2. Provide Ways to Link Administrative and Survey Data
Particularly when trust in government is low, people may be unwilling to provide sensitive personal information such as gender identity or ethnicity during routine interactions with state agencies. But they may be willing to share this information in an anonymous survey context. Building secure mechanisms for linking survey and administrative data about individuals, as Sweden has done, can allow for privacy while still helping researchers get the information needed to assess and address health inequalities.
3. Update Data Privacy Laws
The U.S. should follow Europe’s lead and implement general data protection legislation that applies to both public and private entities. Existing U.S. data privacy law is not designed for the current era, in which both well-meaning and rogue actors can connect large amounts of personal data and use them in potentially harmful ways.
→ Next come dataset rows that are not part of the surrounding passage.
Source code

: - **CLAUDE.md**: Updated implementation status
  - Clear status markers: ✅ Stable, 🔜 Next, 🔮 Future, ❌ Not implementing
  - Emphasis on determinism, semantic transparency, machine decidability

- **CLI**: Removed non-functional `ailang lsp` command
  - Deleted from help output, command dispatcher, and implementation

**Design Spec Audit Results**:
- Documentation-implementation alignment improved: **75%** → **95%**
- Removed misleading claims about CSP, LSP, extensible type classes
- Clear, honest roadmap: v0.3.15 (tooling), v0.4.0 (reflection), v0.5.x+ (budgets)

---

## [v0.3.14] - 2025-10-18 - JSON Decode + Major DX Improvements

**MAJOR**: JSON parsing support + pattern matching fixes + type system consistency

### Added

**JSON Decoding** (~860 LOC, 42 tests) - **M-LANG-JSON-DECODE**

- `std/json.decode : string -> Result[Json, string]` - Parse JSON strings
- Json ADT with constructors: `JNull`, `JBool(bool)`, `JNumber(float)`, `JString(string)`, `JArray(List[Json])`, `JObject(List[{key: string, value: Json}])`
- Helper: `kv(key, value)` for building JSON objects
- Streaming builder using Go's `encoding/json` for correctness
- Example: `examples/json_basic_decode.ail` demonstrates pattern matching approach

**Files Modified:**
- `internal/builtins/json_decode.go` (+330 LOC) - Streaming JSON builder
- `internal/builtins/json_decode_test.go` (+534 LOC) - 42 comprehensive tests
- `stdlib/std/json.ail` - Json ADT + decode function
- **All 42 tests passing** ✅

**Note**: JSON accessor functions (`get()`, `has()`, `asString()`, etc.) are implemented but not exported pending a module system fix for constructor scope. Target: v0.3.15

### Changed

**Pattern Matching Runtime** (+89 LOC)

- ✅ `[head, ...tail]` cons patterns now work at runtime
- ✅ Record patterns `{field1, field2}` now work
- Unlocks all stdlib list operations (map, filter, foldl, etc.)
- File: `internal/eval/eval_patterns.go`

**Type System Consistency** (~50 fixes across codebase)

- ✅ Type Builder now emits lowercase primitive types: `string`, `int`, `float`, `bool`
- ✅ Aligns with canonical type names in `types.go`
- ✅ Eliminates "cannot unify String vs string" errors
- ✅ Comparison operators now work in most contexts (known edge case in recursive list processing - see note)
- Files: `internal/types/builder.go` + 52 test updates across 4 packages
The U.S. needs to update its privacy laws to allow for linking data across selected government agencies while providing robust protection against misuse.
4. Consult with the Public to Build Trust and Buy-In for Data Linkage
Some individuals will want to opt out of having their personal data used for research, and should be allowed to do so. But policy makers in the UK have found that building robust public consultation into the process of developing data linkages can foster trust and reduce opt-out rates.
5. Provide Open Access to Linked Data, Gradually
At a time when public trust in government is low, restricting access to linked data is tempting. Generating political support for linkage systems that are open to all comers (provided they can show that the data will be safeguarded), as Sweden has done, is likely to be impossible in the U.S. at the moment. But data linkage systems must be opened up eventually for public use: linkage systems that can only be used by a tight inner circle will be under-used, as the French experience shows.
6. Make Linked Data More Readily Available to Users Without Large Research Budgets or Pre-Existing Expertise
Reducing barriers to using linked health data is key to building equitable solutions. Even before the actions of the current administration, researchers at smaller institutions, community organizations, or under-resourced local and state government and health care settings faced substantial costs and barriers to accessing linked health data in the U.S. To be viable, research topics had to align with major funding initiatives, marginalizing topics relevant to groups without strong institutional representation. The U.K. and France, on the other hand, provide access to pre-linked, de-identified data at no cost. The U.K. additionally provides training in how to use the data at minimal cost to users.